Records for the task:
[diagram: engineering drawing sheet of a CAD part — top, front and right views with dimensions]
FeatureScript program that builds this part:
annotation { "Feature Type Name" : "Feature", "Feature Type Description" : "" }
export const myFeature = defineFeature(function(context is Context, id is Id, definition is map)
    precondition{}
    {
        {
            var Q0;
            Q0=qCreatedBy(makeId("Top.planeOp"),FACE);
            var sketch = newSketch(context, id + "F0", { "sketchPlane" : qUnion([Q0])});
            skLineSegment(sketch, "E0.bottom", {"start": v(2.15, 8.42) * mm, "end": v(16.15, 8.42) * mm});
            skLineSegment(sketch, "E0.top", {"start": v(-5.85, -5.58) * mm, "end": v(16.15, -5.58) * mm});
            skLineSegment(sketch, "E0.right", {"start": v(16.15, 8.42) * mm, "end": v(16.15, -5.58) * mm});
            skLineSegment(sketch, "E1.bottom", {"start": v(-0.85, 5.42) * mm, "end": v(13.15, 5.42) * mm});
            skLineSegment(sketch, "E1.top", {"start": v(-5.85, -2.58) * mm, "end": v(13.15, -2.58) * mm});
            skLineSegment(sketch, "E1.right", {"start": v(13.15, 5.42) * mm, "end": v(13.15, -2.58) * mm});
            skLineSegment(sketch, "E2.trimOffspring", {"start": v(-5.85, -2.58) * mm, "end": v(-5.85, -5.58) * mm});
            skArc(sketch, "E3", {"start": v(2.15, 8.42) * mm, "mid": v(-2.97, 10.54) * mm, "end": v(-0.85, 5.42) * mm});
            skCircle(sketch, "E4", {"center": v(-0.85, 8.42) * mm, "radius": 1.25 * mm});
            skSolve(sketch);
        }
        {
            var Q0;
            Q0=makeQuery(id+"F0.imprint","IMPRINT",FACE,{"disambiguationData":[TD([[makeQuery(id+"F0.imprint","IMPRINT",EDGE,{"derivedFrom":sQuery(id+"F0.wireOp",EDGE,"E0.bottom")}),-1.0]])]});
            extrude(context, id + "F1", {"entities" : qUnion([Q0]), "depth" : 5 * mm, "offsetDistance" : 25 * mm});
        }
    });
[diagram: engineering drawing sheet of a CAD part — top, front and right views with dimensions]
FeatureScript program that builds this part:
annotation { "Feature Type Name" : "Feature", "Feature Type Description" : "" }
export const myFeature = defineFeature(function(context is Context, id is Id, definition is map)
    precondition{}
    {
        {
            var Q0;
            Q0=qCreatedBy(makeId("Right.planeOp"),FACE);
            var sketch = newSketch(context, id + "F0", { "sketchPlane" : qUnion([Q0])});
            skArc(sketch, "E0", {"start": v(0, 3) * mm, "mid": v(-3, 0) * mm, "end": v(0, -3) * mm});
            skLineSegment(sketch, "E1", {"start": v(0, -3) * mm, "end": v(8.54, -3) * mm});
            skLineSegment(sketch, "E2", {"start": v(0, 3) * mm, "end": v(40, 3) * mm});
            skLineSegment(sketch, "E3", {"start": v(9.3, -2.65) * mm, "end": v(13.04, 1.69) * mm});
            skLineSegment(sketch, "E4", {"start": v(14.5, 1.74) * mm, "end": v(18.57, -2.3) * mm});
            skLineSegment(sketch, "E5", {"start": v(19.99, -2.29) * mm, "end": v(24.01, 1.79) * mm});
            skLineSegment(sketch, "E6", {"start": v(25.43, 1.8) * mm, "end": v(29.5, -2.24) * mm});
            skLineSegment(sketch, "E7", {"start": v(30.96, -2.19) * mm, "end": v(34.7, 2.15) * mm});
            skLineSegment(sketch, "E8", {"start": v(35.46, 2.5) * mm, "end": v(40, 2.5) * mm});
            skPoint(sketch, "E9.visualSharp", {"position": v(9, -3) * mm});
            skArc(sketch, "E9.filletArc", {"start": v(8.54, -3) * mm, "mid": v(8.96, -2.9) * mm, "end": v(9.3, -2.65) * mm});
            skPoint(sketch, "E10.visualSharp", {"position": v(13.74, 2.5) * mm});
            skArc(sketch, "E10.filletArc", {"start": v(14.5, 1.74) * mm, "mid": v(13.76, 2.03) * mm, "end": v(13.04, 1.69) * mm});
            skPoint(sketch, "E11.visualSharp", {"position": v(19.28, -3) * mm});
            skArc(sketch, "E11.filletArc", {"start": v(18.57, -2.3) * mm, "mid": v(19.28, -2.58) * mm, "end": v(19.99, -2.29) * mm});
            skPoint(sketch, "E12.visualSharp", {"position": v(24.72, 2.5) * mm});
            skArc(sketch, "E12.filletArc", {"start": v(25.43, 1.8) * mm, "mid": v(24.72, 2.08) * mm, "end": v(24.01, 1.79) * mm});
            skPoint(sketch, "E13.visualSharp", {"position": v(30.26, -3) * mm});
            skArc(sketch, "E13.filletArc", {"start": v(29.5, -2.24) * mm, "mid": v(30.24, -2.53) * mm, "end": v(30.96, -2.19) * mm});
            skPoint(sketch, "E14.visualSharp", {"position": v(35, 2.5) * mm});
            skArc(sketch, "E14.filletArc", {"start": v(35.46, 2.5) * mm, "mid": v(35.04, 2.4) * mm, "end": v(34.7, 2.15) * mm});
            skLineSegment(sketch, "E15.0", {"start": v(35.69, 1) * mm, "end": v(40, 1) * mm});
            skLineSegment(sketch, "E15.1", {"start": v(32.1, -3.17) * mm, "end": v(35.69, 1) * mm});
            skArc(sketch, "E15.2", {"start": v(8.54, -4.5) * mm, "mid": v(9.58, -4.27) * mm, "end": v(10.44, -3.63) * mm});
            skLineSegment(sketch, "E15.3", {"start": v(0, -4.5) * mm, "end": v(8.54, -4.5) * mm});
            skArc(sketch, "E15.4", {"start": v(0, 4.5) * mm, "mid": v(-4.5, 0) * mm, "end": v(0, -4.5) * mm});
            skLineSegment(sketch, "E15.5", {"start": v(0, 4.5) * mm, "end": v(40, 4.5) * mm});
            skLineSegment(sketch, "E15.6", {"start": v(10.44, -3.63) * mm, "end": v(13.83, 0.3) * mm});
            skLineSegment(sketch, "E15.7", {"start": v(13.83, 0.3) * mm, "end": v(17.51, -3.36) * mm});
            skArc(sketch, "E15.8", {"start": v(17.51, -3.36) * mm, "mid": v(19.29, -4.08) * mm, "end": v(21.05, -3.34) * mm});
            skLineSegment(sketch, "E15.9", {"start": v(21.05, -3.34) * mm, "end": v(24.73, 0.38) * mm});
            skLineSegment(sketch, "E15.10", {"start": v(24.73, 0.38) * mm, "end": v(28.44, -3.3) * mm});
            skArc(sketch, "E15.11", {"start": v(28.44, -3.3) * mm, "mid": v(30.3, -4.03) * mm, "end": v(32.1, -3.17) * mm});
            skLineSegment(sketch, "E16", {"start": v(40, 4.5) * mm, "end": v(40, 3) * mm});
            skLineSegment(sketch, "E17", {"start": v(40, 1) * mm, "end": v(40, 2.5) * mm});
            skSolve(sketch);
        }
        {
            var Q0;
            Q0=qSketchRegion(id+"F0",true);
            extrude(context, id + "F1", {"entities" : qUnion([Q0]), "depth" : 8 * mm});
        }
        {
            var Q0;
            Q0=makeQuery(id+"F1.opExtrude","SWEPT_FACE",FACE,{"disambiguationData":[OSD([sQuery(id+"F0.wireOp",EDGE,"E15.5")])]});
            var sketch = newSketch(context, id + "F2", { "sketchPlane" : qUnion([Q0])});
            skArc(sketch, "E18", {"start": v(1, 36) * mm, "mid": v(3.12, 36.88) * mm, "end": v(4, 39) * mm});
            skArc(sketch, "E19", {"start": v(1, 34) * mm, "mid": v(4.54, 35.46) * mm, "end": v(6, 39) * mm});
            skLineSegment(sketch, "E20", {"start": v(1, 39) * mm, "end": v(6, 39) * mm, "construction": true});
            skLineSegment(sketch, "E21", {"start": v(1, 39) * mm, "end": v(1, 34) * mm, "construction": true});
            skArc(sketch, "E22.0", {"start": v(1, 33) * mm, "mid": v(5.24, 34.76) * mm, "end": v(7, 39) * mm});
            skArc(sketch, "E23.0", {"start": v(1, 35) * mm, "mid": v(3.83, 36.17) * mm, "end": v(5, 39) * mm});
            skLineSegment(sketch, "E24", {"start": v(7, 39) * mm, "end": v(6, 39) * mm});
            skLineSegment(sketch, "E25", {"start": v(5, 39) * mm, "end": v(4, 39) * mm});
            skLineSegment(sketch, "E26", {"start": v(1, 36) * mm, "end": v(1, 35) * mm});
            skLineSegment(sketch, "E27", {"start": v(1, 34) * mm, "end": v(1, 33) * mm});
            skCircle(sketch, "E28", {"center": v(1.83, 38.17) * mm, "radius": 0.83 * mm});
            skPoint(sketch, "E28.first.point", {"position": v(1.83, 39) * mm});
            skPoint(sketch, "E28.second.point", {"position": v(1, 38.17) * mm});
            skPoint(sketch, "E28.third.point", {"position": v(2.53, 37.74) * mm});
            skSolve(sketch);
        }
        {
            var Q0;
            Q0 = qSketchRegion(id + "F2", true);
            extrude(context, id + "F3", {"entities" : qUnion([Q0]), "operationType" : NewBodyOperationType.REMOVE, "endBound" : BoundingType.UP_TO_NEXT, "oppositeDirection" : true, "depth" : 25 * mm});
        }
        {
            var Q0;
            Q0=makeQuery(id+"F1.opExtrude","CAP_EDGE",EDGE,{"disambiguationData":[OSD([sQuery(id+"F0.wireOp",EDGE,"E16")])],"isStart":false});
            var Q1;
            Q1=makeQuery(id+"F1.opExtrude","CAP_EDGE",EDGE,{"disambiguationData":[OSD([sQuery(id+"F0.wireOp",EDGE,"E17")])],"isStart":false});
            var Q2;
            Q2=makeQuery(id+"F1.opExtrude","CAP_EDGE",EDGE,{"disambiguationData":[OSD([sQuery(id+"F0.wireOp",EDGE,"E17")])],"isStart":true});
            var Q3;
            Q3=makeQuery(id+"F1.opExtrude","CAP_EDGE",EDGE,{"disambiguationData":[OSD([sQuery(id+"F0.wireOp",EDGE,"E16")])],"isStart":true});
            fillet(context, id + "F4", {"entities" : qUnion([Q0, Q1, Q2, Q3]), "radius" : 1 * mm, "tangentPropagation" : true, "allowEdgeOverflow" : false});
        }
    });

Exercise prompt: Count the lines in the material above that contain the string "center", treating uppercase and lowercase as different. Reply with the number alone.

Output: 2